--- Exercise details ---
Could you retype, exactly and with no pictures, only the lines from the first line of the records below through the line that contains "derante nos desígnios nacionais ..."?

--- Entries provided ---
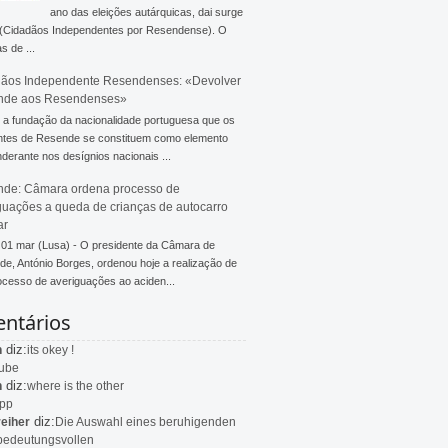
ano das eleições autárquicas, dai surge
 (Cidadãos Independentes por Resendense). O
s de ...
ãos Independente Resendenses: «Devolver
nde aos Resendenses»
a fundação da nacionalidade portuguesa que os
ntes de Resende se constituem como elemento
derante nos desígnios nacionais ...
de: Câmara ordena processo de
guações a queda de crianças de autocarro
ar
 01 mar (Lusa) - O presidente da Câmara de
e, António Borges, ordenou hoje a realização de
cesso de averiguações ao aciden...
ntários
diz:
n
its okey !
ube
diz:
n
where is the other
app
diz:
eiher
Die Auswahl eines beruhigenden
bedeutungsvollen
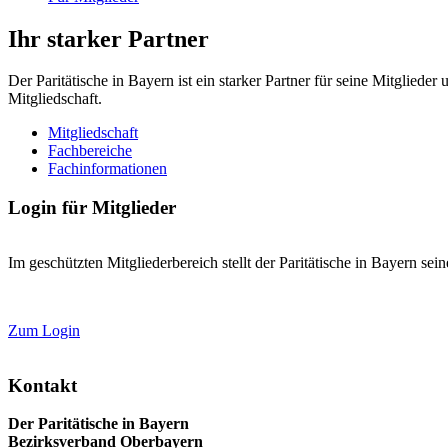
Ihr starker Partner
Der Paritätische in Bayern ist ein starker Partner für seine Mitglied
Mitgliedschaft.
Mitgliedschaft
Fachbereiche
Fachinformationen
Login für Mitglieder
Im geschützten Mitgliederbereich stellt der Paritätische in Bayern se
Zum Login
Kontakt
Der Paritätische in Bayern
Bezirksverband Oberbayern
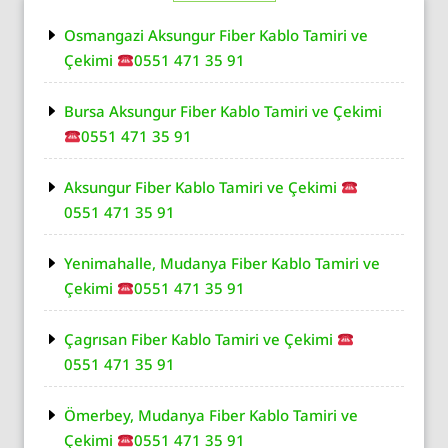
Osmangazi Aksungur Fiber Kablo Tamiri ve
Çekimi
0551 471 35 91
Bursa Aksungur Fiber Kablo Tamiri ve Çekimi
0551 471 35 91
Aksungur Fiber Kablo Tamiri ve Çekimi
0551 471 35 91
Yenimahalle, Mudanya Fiber Kablo Tamiri ve
Çekimi
0551 471 35 91
Çagrısan Fiber Kablo Tamiri ve Çekimi
0551 471 35 91
Ömerbey, Mudanya Fiber Kablo Tamiri ve
Çekimi
0551 471 35 91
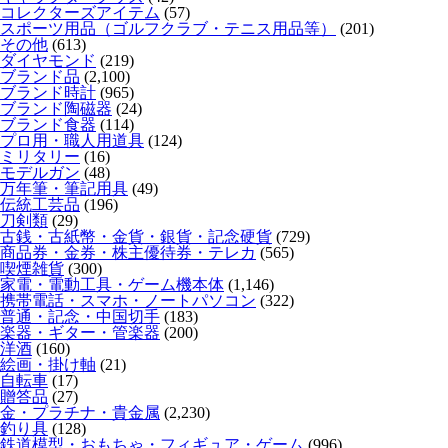
コレクターズアイテム
(57)
スポーツ用品（ゴルフクラブ・テニス用品等）
(201)
その他
(613)
ダイヤモンド
(219)
ブランド品
(2,100)
ブランド時計
(965)
ブランド陶磁器
(24)
ブランド食器
(114)
プロ用・職人用道具
(124)
ミリタリー
(16)
モデルガン
(48)
万年筆・筆記用具
(49)
伝統工芸品
(196)
刀剣類
(29)
古銭・古紙幣・金貨・銀貨・記念硬貨
(729)
商品券・金券・株主優待券・テレカ
(565)
喫煙雑貨
(300)
家電・電動工具・ゲーム機本体
(1,146)
携帯電話・スマホ・ノートパソコン
(322)
普通・記念・中国切手
(183)
楽器・ギター・管楽器
(200)
洋酒
(160)
絵画・掛け軸
(21)
自転車
(17)
贈答品
(27)
金・プラチナ・貴金属
(2,230)
釣り具
(128)
鉄道模型・おもちゃ・フィギュア・ゲーム
(996)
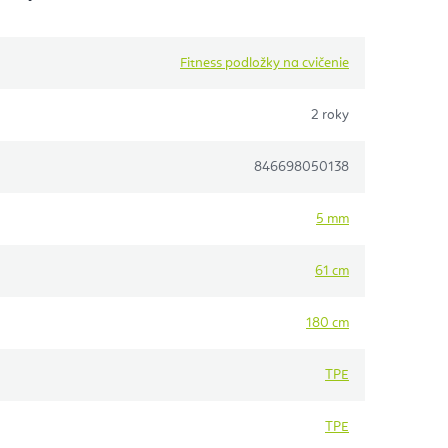
Fitness podložky na cvičenie
2 roky
846698050138
5 mm
61 cm
180 cm
TPE
TPE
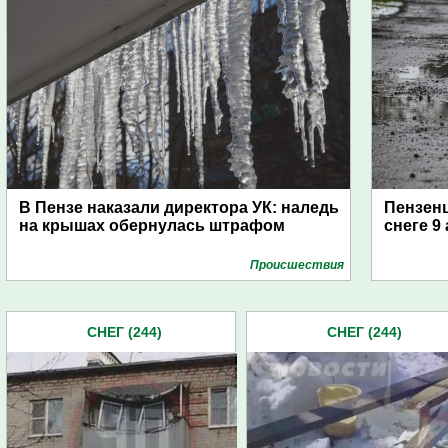
В Пензе наказали директора УК: наледь
Пензен
на крышах обернулась штрафом
снеге 9
Проиcшествия
СНЕГ (244)
СНЕГ (244)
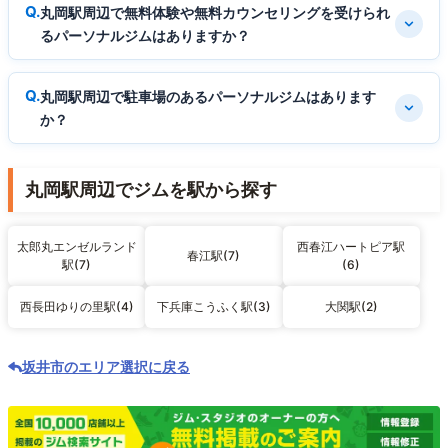
丸岡駅周辺で無料体験や無料カウンセリングを受けられ
るパーソナルジムはありますか？
丸岡駅周辺で駐車場のあるパーソナルジムはあります
か？
丸岡駅周辺でジムを駅から探す
太郎丸エンゼルランド
西春江ハートピア駅
春江駅(7)
駅(7)
(6)
西長田ゆりの里駅(4)
下兵庫こうふく駅(3)
大関駅(2)
坂井市のエリア選択に戻る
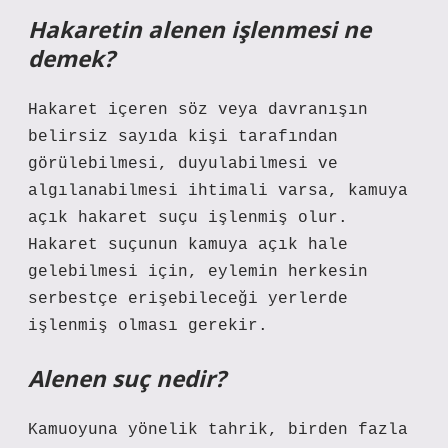
Hakaretin alenen işlenmesi ne
demek?
Hakaret içeren söz veya davranışın
belirsiz sayıda kişi tarafından
görülebilmesi, duyulabilmesi ve
algılanabilmesi ihtimali varsa, kamuya
açık hakaret suçu işlenmiş olur.
Hakaret suçunun kamuya açık hale
gelebilmesi için, eylemin herkesin
serbestçe erişebileceği yerlerde
işlenmiş olması gerekir.
Alenen suç nedir?
Kamuoyuna yönelik tahrik, birden fazla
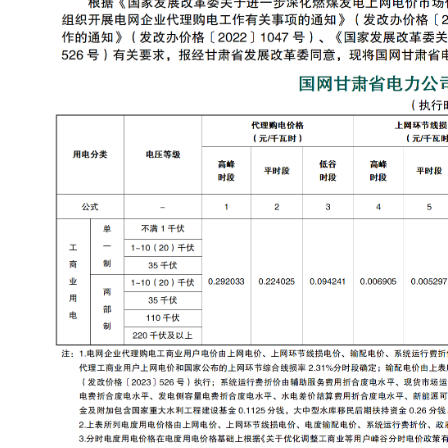
宁波三星DDZY188-Z型4G通
腾越LXSF电子远传智能水表
能表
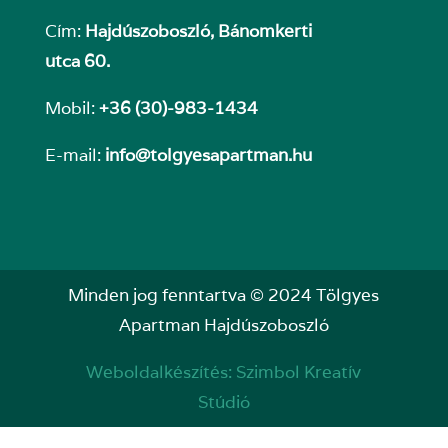
Cím:
Hajdúszoboszló, Bánomkerti
utca 60.
Mobil:
+36 (30)-983-1434
E-mail:
info@tolgyesapartman.hu
Minden jog fenntartva © 2024 Tölgyes
Apartman Hajdúszoboszló
Weboldalkészítés
:
Szimbol Kreatív
Stúdió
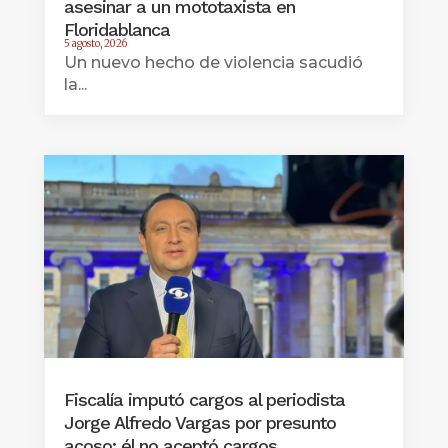
asesinar a un mototaxista en
Floridablanca
5 agosto, 2026
Un nuevo hecho de violencia sacudió
la...
Fiscalía imputó cargos al periodista
Jorge Alfredo Vargas por presunto
acoso; él no aceptó cargos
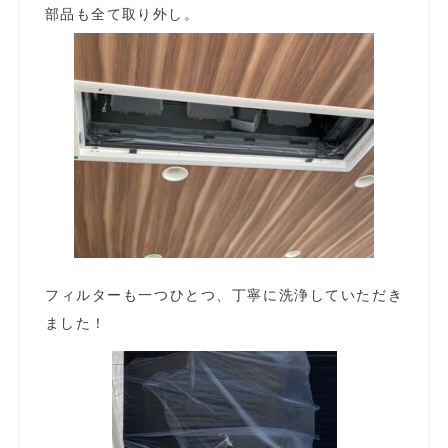
部品も全て取り外し。
フィルターも一つひとつ、丁寧に洗浄していただき
ました！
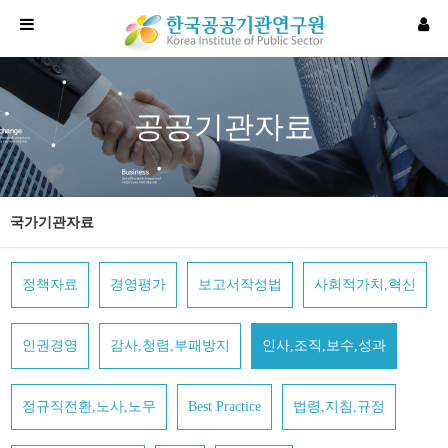
공공기관자료
국가기관자료
정책자료
경영평가
보고서작성법
사회적가치,혁신
인권경영
감사,청렴,부패방지
인사,조직,보수,성과
정규직전환,노사,노무
Best Practice
법령,지침,규정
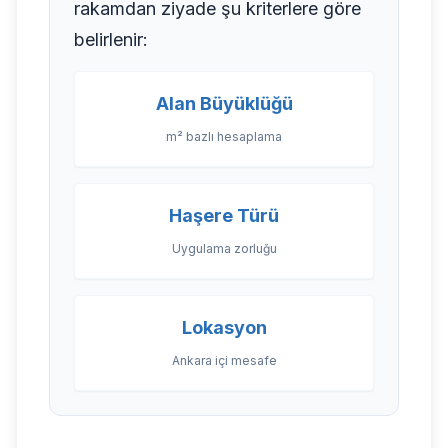
rakamdan ziyade şu kriterlere göre
belirlenir:
Alan Büyüklüğü
m² bazlı hesaplama
Haşere Türü
Uygulama zorluğu
Lokasyon
Ankara içi mesafe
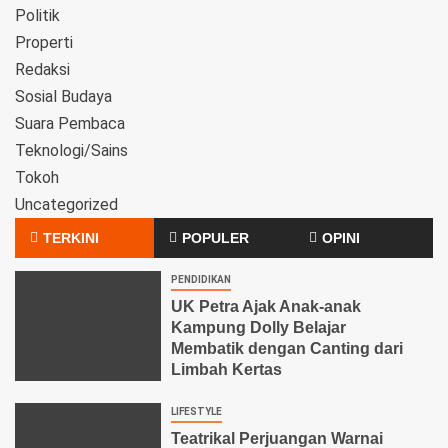
Politik
Properti
Redaksi
Sosial Budaya
Suara Pembaca
Teknologi/Sains
Tokoh
Uncategorized
TERKINI
POPULER
OPINI
PENDIDIKAN
UK Petra Ajak Anak-anak
Kampung Dolly Belajar
Membatik dengan Canting dari
Limbah Kertas
LIFESTYLE
Teatrikal Perjuangan Warnai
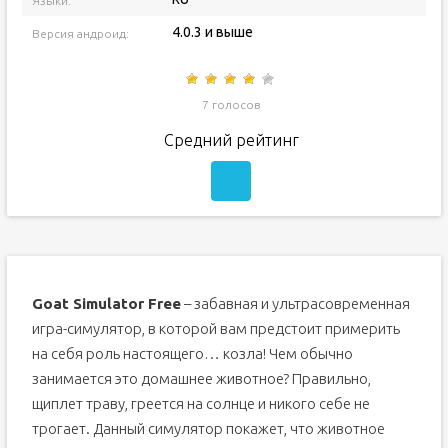
Языки:
4.0.3 и выше
Версия андроид:
7 голосов
Средний рейтинг
Goat Simulator Free
– забавная и ультрасовременная
игра-симулятор, в которой вам предстоит примерить
на себя роль настоящего… козла! Чем обычно
занимается это домашнее животное? Правильно,
щиплет траву, греется на солнце и никого себе не
трогает. Данный симулятор покажет, что животное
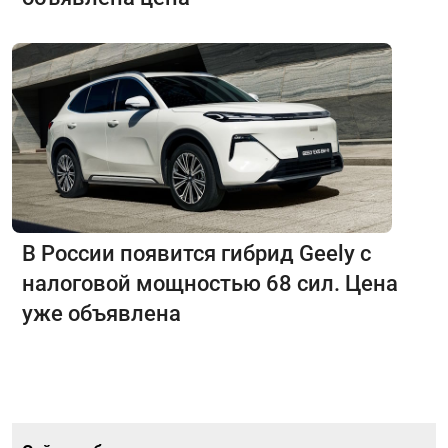
В России появится гибрид Geely с
налоговой мощностью 68 сил. Цена
уже объявлена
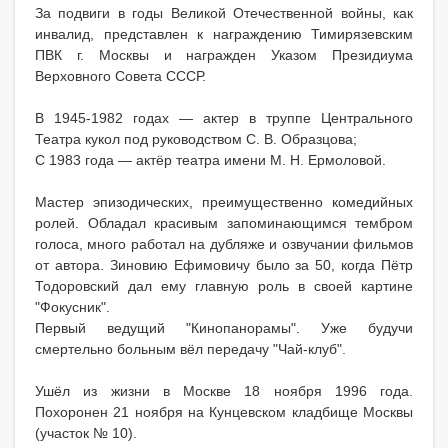
За подвиги в годы Великой Отечественной войны, как
инвалид, представлен к награждению Тимирязевским
ПВК г. Москвы и награжден Указом Президиума
Верховного Совета СССР.
В 1945-1982 годах — актер в труппе Центрального
Театра кукол под руководством С. В. Образцова;
С 1983 года — актёр театра имени М. Н. Ермоловой.
Мастер эпизодических, преимущественно комедийных
ролей. Обладал красивым запоминающимся тембром
голоса, много работал на дубляже и озвучании фильмов
от автора. Зиновию Ефимовичу было за 50, когда Пётр
Тодоровский дал ему главную роль в своей картине
"Фокусник".
Первый ведущий "Кинопанорамы". Уже будучи
смертельно больным вёл передачу "Чай-клуб".
Ушёл из жизни в Москве 18 ноября 1996 года.
Похоронен 21 ноября на Кунцевском кладбище Москвы
(участок № 10).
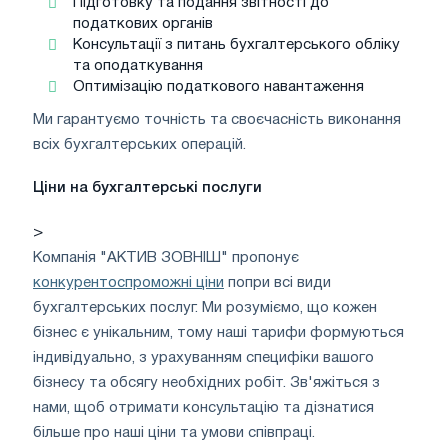
Підготовку та подання звітності до
податкових органів
Консультації з питань бухгалтерського обліку
та оподаткування
Оптимізацію податкового навантаження
Ми гарантуємо точність та своєчасність виконання
всіх бухгалтерських операцій.
Ціни на бухгалтерські послуги
>
Компанія "АКТИВ ЗОВНІШ" пропонує
конкурентоспроможні ціни
попри всі види
бухгалтерських послуг. Ми розуміємо, що кожен
бізнес є унікальним, тому наші тарифи формуються
індивідуально, з урахуванням специфіки вашого
бізнесу та обсягу необхідних робіт. Зв'яжіться з
нами, щоб отримати консультацію та дізнатися
більше про наші ціни та умови співпраці.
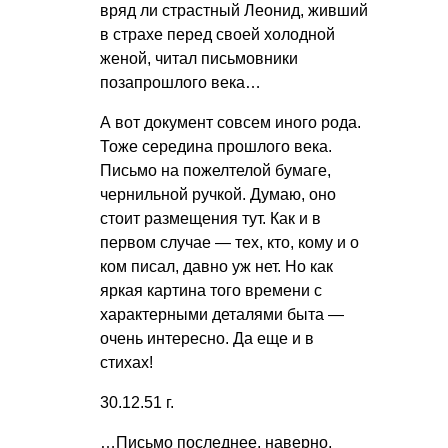
вряд ли страстный Леонид, живший
в страхе перед своей холодной
женой, читал письмовники
позапрошлого века…
А вот документ совсем иного рода.
Тоже середина прошлого века.
Письмо на пожелтелой бумаге,
чернильной ручкой. Думаю, оно
стоит размещения тут. Как и в
первом случае — тех, кто, кому и о
ком писал, давно уж нет. Но как
яркая картина того времени с
характерными деталями быта —
очень интересно. Да еще и в
стихах!
30.12.51 г.
…Письмо последнее, наверно,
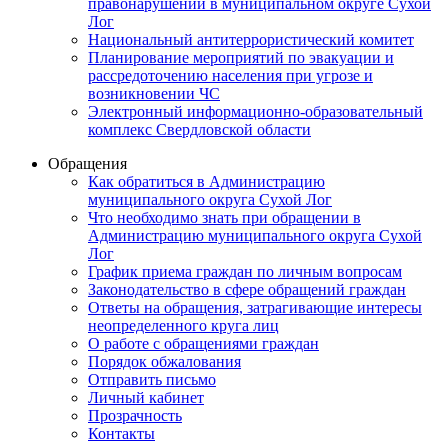
правонарушений в муниципальном округе Сухой
Лог
Национальный антитеррористический комитет
Планирование мероприятий по эвакуации и
рассредоточению населения при угрозе и
возникновении ЧС
Электронный информационно-образовательный
комплекс Свердловской области
Обращения
Как обратиться в Администрацию
муниципального округа Сухой Лог
Что необходимо знать при обращении в
Администрацию муниципального округа Сухой
Лог
График приема граждан по личным вопросам
Законодательство в сфере обращений граждан
Ответы на обращения, затрагивающие интересы
неопределенного круга лиц
О работе с обращениями граждан
Порядок обжалования
Отправить письмо
Личный кабинет
Прозрачность
Контакты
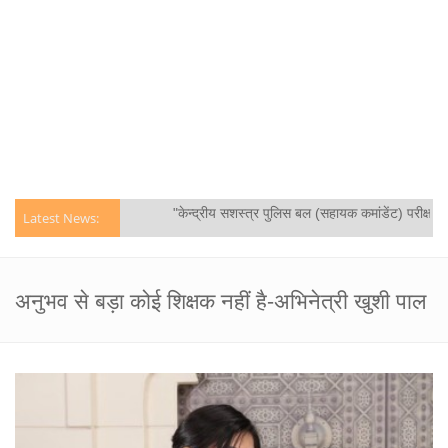
"केन्द्रीय सशस्‍त्र पुलिस बल (सहायक कमांडेंट) परीक्षा, 
Latest News:
अनुभव से बड़ा कोई शिक्षक नहीं है-अभिनेत्री खुशी पाल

--- Solved problem ---
ano das eleições autárquicas, dai surge
 (Cidadãos Independentes por Resendense). O
s de ...
ãos Independente Resendenses: «Devolver
nde aos Resendenses»
a fundação da nacionalidade portuguesa que os
ntes de Resende se constituem como elemento
derante nos desígnios nacionais ...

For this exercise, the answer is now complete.